2. That the Ld. CIT(A) erred in not condoning the delay in filing of appeal, although the appellant has the reasonable cause for the delay in filing of appeal.
3. That the Ld. CIT (A) erred in confirming the addition of Rs. 230000/- made by the Ld. AO u/s 68 of the Act by treating the fresh cash credits as unexplained.
4. That the Ld. CIT (A) erred in confirming the addition of Rs. 25300/- made by the Ld. AO by disallowing the interest paid of Rs. 25300/- to the unsecured loans not considered as genuine.
5. That the Ld. CIT (A) erred in confirming the addition of Rs. 7070/- made by the Ld. AO by disallowing 1/6th of expenses out of shop expenses on ad-hoc basis.
6. That the Ld. CIT (A) erred in confirming the addition of Rs. 5800/- made by the Ld. AO by disallowing 1/6th of expenses out of car and telephone expenses on account of personal user.
7. That the Ld. CIT (A) erred in confirming the addition of Rs. 36000/- made by the Ld. AO on account of low house hold expenses.”
Apropos ground no.2, ld. counsel for the assessee pointed out that there was delay in filing the appeal before ld. CIT(A), which was merely attributable to the counsel, who forgotten to file the appeal. He submitted that ld. CIT(A) has decided the appeal on merits and, therefore, impliedly he has condoned the delay though after hearing both the parties, he held that assessee had not been able to provide any sufficient reason for the delay in filing the appeal. I find that ld. CIT(A) though held that there was no sufficient cause for condoning the delay but decided the appeal on merits.

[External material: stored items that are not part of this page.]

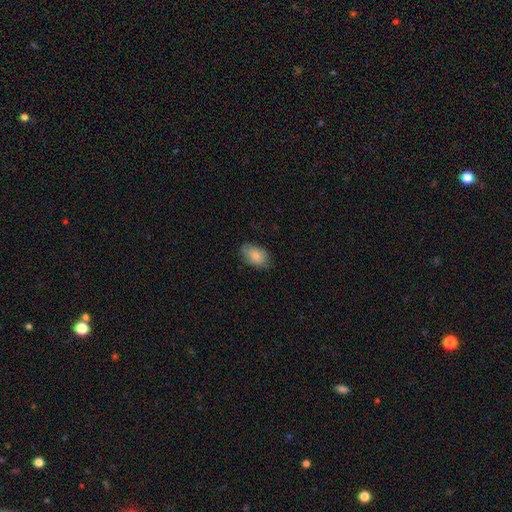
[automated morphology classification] smooth_or_featured: smooth (p=0.79) [alt: featured or disk p=0.14]
how_rounded: in between (p=0.89) [alt: round p=0.10]
merging: none (p=0.71) [alt: minor disturbance p=0.23]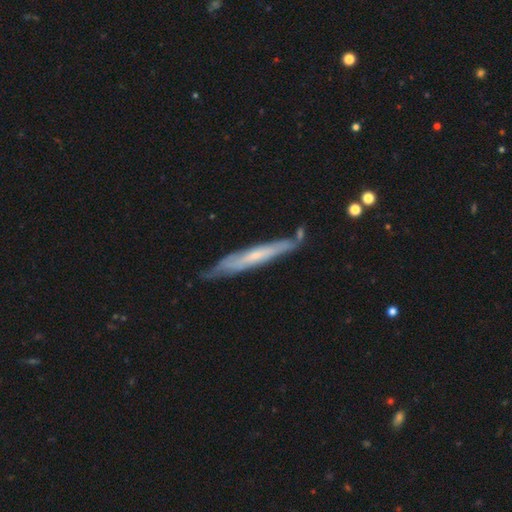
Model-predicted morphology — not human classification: Smooth or featured? Predicted: featured or disk (p=0.60). Edge-on disk? Predicted: yes (p=0.78). Merging? Predicted: none (p=0.71).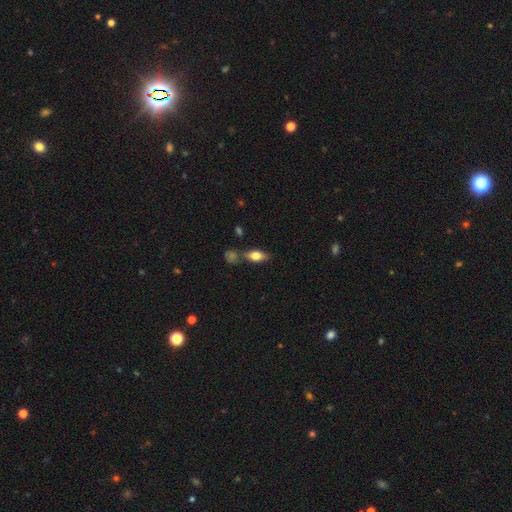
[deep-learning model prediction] Smooth or featured: smooth — 70% (featured or disk — 22%)
How rounded: in between — 80% (cigar-shaped — 15%)
Merging: none — 70% (minor disturbance — 14%)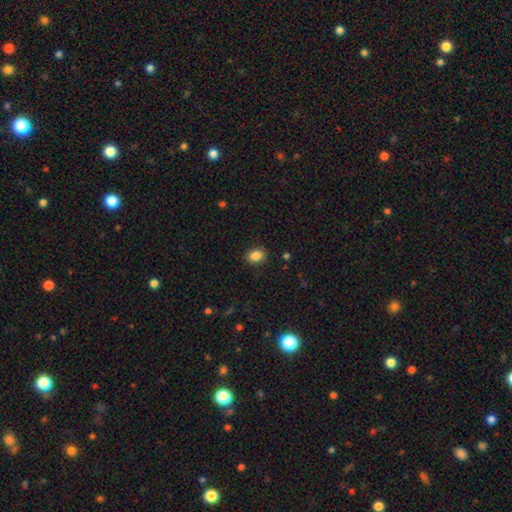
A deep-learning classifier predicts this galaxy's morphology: This is clearly a smooth galaxy (87%). How rounded: likely in between (68%). Merging: clearly none (87%).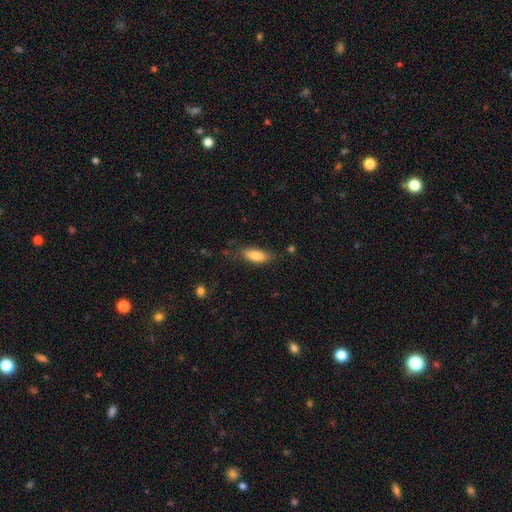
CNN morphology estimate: Smooth or featured? Predicted: smooth (p=0.82). How rounded? Predicted: in between (p=0.73). Merging? Predicted: none (p=0.75).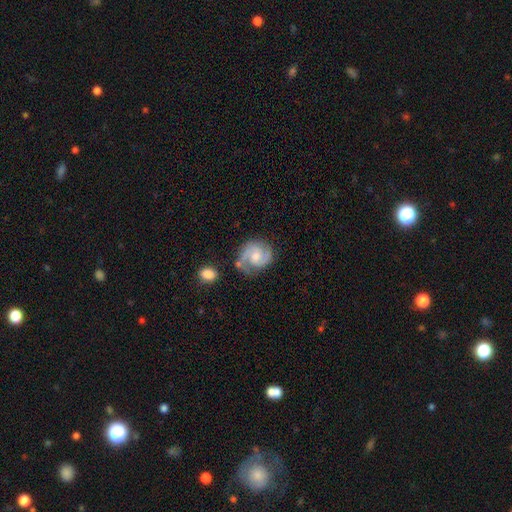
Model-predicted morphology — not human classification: Overall: featured or disk (78%). Edge-on disk: no (98%). Bar: no (49%; weak 44%). Spiral arms: yes (95%). Spiral arm count: 2 (82%). Spiral winding: medium (49%; tight 37%). Bulge size: moderate (52%; small 32%). Merging: none (63%).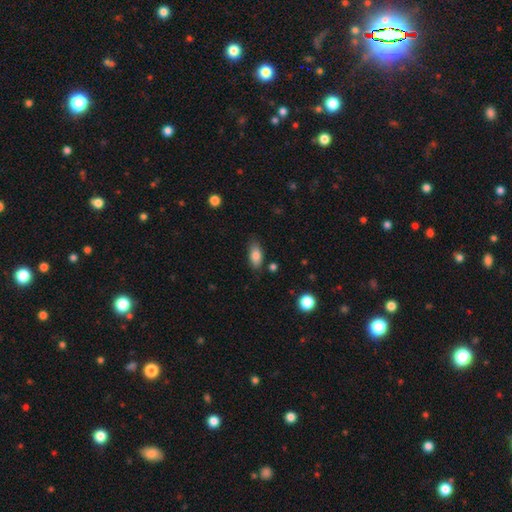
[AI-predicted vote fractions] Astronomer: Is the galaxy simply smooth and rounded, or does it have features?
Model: smooth — 84%.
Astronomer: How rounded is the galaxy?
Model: in between — 88%.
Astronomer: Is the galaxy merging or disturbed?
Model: none — 79%.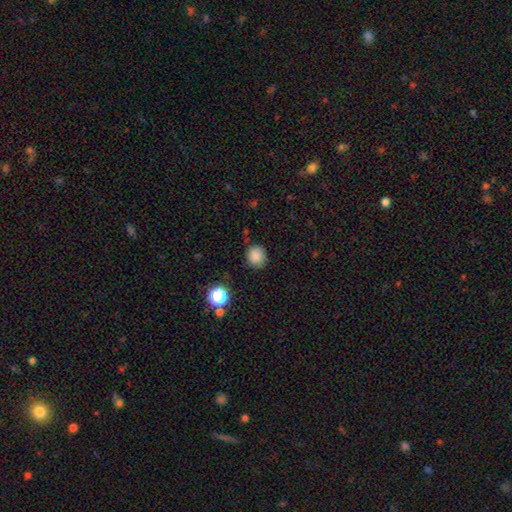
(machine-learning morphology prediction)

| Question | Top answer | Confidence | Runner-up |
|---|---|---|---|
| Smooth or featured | smooth | 84% | star or artifact (12%) |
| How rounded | round | 83% | in between (16%) |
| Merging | none | 83% | minor disturbance (12%) |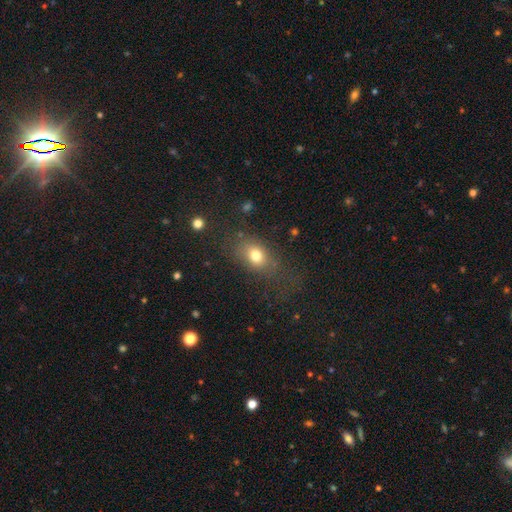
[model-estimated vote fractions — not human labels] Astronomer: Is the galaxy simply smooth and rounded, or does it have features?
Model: smooth — 76%.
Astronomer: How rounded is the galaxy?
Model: in between — 69%.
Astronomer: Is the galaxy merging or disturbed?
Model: none — 60%.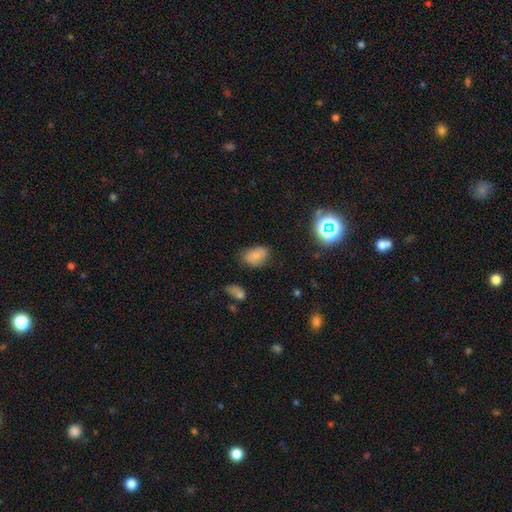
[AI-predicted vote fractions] Smooth or featured: smooth — 77% (star or artifact — 13%)
How rounded: in between — 85% (round — 13%)
Merging: none — 62% (minor disturbance — 28%)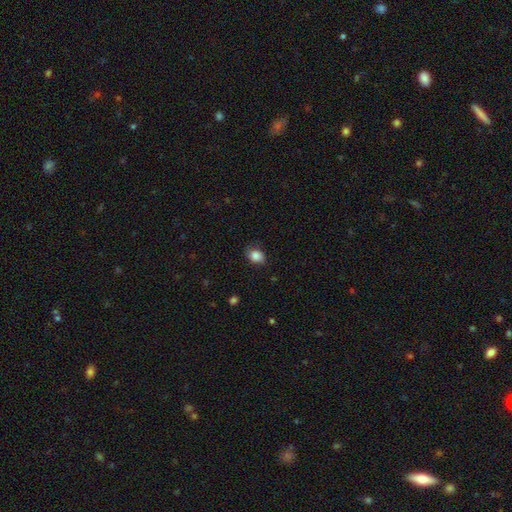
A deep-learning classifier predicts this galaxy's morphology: The model was most divided on "how rounded": in between: 62%, round: 37%, cigar-shaped: 1%. More confident: smooth or featured — smooth (84%); merging — none (75%).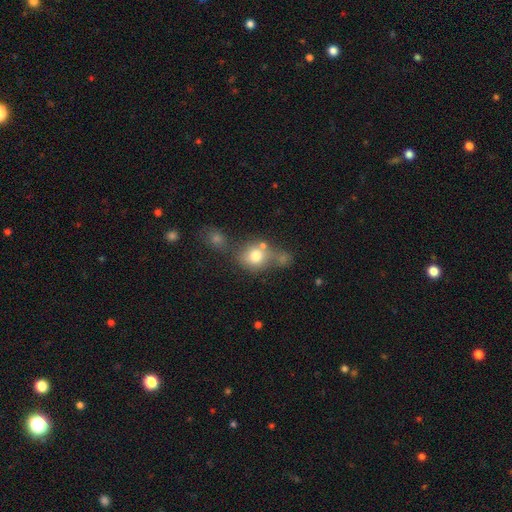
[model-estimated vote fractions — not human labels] Overall: smooth (73%). How rounded: round (69%; in between 30%). Merging: none (43%; merger 32%).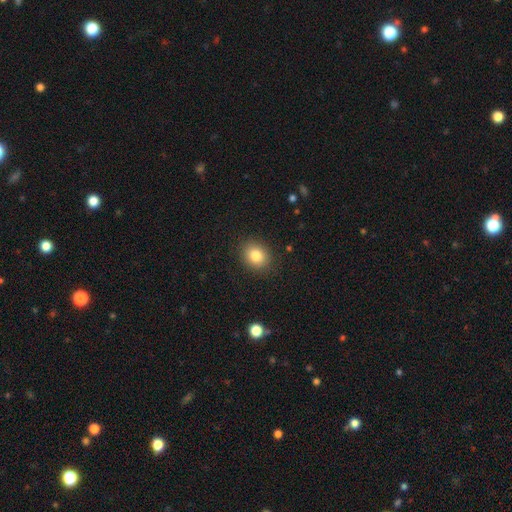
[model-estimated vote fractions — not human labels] smooth_or_featured: smooth (p=0.81) [alt: star or artifact p=0.11]
how_rounded: round (p=0.65) [alt: in between p=0.34]
merging: none (p=0.89) [alt: minor disturbance p=0.08]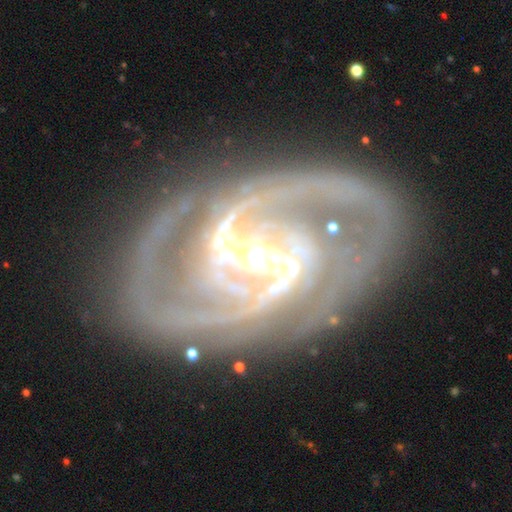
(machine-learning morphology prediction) Q: Smooth or featured?
A: featured or disk (93%); runner-up: star or artifact (4%)
Q: Edge-on disk?
A: no (97%); runner-up: yes (3%)
Q: Bar?
A: strong (47%); runner-up: weak (37%)
Q: Spiral arms?
A: yes (98%); runner-up: no (2%)
Q: Spiral winding?
A: medium (47%); runner-up: tight (46%)
Q: Spiral arm count?
A: 2 (66%); runner-up: 3 (17%)
Q: Bulge size?
A: small (53%); runner-up: moderate (42%)
Q: Merging?
A: none (77%); runner-up: minor disturbance (14%)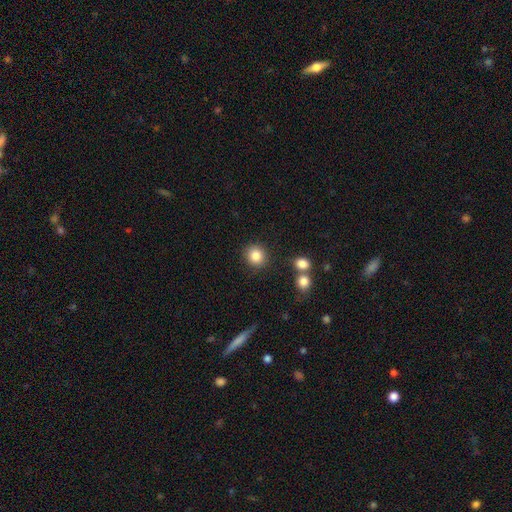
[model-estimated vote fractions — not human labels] Overall: smooth (85%). How rounded: round (87%). Merging: none (85%).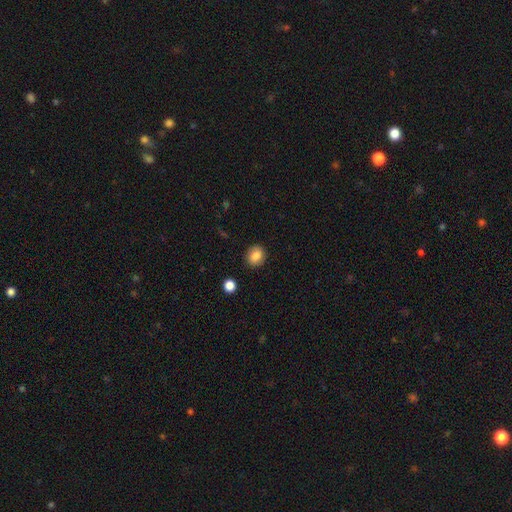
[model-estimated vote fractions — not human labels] smooth 85%, star or artifact 9%, featured or disk 5%. Down the decision tree: how rounded — round (71%); merging — none (89%).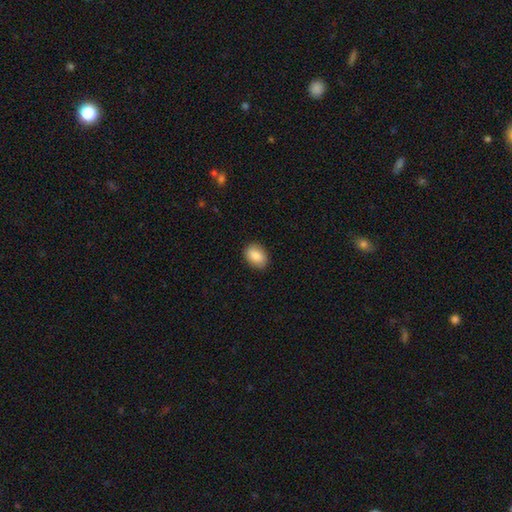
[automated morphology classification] This appears to be a smooth galaxy with no disk features (87%) that is in between round and cigar-shaped (79%). Merging: none (87%).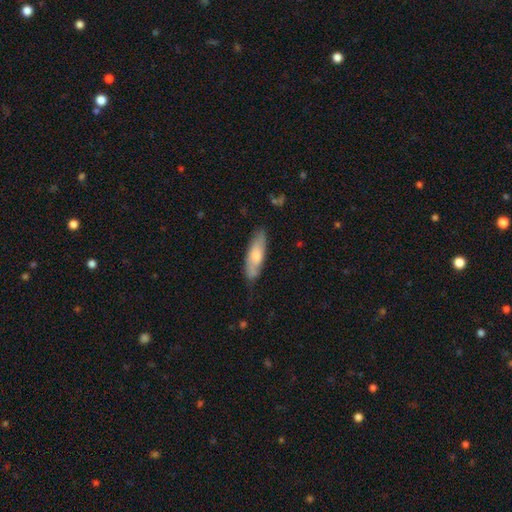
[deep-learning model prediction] Smooth or featured? Predicted: smooth (p=0.66). How rounded? Predicted: in between (p=0.50). Merging? Predicted: none (p=0.73).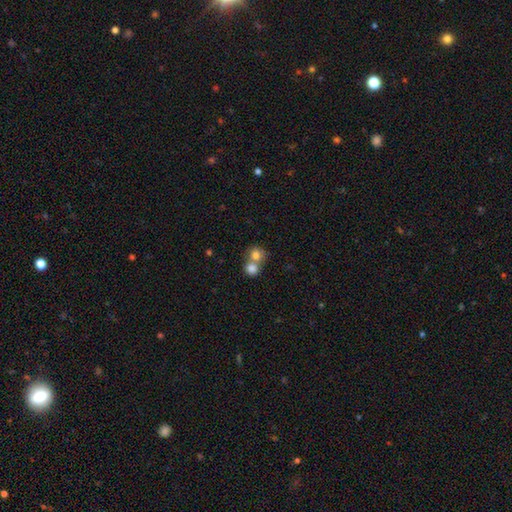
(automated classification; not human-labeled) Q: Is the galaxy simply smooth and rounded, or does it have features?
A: smooth — 79%.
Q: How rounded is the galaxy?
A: round — 81%.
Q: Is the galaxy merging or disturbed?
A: merger — 60%.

Therefore, as rightly submitted by ld. counsel for the assessee, the delay in filing the appeal stands condoned. However, I further find that the delay was attributable to the assessee’s counsel and, therefore, the assessee could not be made to suffer. In the result, the delay in filing the appeal before the ld. CIT(A) is condoned and the ground no.2 is allowed.
Brief facts apropos ground no.3 are that assessee is a proprietor of M/s Manoj Kumar Rajesh Kumar. In the relevant year under consideration, the assessee derived income from trading of food grains. He had filed return of income declaring net income of Rs.4,26,500/-. In the course of assessment proceedings, the Assessing Officer required the assessee to provide information in respect of unsecured loans including squared up accounts and also to explain the source of deposits in the accounts of creditors. From the details of copy of account furnished by the assessee in respect of unsecured loan raised during the year, he noticed that the assessee had raised loans worth Rs.1,20,000/- from Smt. Santosh Devi, W/o Binod Kumar and Rs.1,10,000/- from Smt. Santosh Devi, W/o Munshi Ram, Village Kanina. He required the assessee to establish the identity, creditworthiness and genuineness of the transactions in respect of these two unsecured loans. The assessee furnished copy of bank account along with proof of income-tax returns filed in respect of both the ladies. From the bank account of Smt. Santosh Devi, W/o Binod Kumar, he noticed that she deposited Rs.1,20,000/- cash in her account on 14.05.2010 and advanced loan of Rs.1,20,000/- on the same date to assessee. Similarly, Smt. Santosh Devi, W/o Munshi Ram deposited cash amounting to Rs.1,10,000/- on 14.05.2010 in her bank account and on the same date she advanced Rs.1,10,000/- to assessee. He, therefore, required the assessee to furnish the source of deposit of Rs.1,20,000/- by Smt. Santosh Devi, W/o Binod Kumar and Rs.1,10,000/- by Smt. Santosh Devi, W/o Munshi Ram and also required them to produce the said ladies for examination on 13.11.2013. He has pointed out that on the date of hearing, assessee attended the assessment proceedings but neither any explanation regarding his queries was furnished by the assessee nor ladies were produced for examination.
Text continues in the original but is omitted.